Kaç tip yer tutucu vardır?
Hareketli (çocuğun kendi çıkarıp takabileceği) ve sabit yer tutucu olmak üzere iki tip yer tutucu vardır.
- Hareketli yer tutucular; klinikte çocuğun ağzından ölçü alınarak laboratuvarda hazırlanır. Birden fazla sayıda ve çenenin her iki tarafında eksik diş olması durumunda tercih edilen tutucudur. Çocuk, gün boyu taktığı apareyi sadece yemek yerken çıkartır.
- Tek taraflı ve bir diş eksikliğinde, özellikle çocuğun da yaşı küçükse, sabit yer tutucu kullanmak tercih edilmelidir.
Yer tutucuların sağladığı yarar nedir?
Yer tutucular, daimi diş, çenede olması gereken yerini alıncaya kadar ağızda mevcut süt dişlerinin hareketini önleyerek, diş boşluklarının kapanmasını engellerler. Dişlere herhangi bir kuvvet uygulamayan, kolay tolere edilebilen bir tedavi şeklidir.

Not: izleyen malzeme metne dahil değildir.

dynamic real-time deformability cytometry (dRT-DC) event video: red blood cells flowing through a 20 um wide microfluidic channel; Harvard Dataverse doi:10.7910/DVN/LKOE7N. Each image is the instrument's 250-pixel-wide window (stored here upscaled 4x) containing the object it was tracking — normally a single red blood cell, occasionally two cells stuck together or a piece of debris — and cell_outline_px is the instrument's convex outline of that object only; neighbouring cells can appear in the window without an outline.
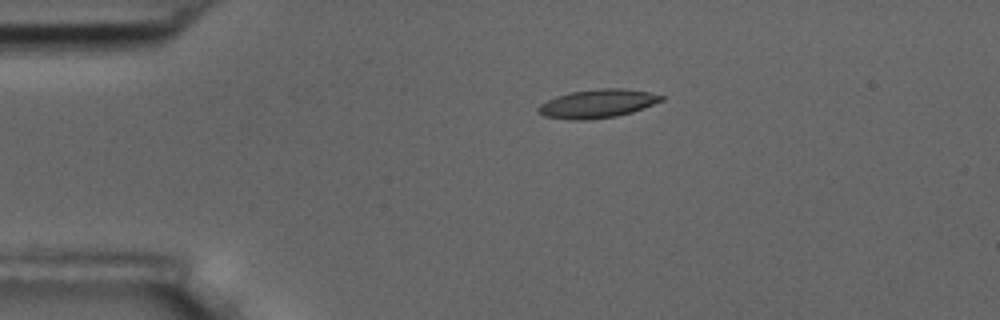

Yer tutucu ne zaman yapılmalıdır?
Özellikle süt azı dişlerinin erken kaybında, yer tutucu yapılmalıdır. En önemli yer kaybı alt veya üst çenede henüz 6 yaş dişi sürmeden süt birinci veya ikinci büyük azı dişinin erken kaybında yaşanır. 6 yaş dişinin ihtiyacı olan geniş boşluk, erken düşen veya çekilen dişin komşu dişlerinin bu bölgeye kaymasıyla kapanabilir. Dolayısıyla, yer tutucu bu bölgelerde özellikle önem taşır.
Yer tutucu kullanılırken nelere dikkat edilmelidir?

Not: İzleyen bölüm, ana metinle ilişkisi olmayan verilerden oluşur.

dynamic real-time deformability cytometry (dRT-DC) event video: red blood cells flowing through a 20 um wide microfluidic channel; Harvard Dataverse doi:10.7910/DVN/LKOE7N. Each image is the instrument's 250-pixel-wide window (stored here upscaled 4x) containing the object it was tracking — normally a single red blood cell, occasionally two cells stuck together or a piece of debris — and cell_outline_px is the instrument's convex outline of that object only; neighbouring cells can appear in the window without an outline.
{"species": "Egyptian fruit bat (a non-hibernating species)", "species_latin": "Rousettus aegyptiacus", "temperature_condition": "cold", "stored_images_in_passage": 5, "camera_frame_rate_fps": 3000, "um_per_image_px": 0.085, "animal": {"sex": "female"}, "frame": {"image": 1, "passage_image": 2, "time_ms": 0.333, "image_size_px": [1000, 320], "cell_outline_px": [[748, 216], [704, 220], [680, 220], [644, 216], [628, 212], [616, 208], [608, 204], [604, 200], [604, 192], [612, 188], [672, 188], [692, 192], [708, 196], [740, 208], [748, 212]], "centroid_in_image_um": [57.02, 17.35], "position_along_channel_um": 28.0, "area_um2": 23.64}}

- Yapışkan gıda, şeker ve cikletlerden uzak durulmalıdır.
- Yer tutucu, yemek yeme haricinde her zaman mutlaka takılmalıdır.
- Yer tutucunun kırılmasını önlemek amacıyla, takıp çıkartırken çok kuvvet uygulanmamalı ve mutlaka özel kabında saklanmalıdır.
- Dişler fırçalandıktan sonra, yer tutucu ağza takılmadan önce mutlaka fırçalanmalı ve temizlenmelidir.
- Düzenli olarak (ayda bir) diş hekimine kontrole gelinmelidir.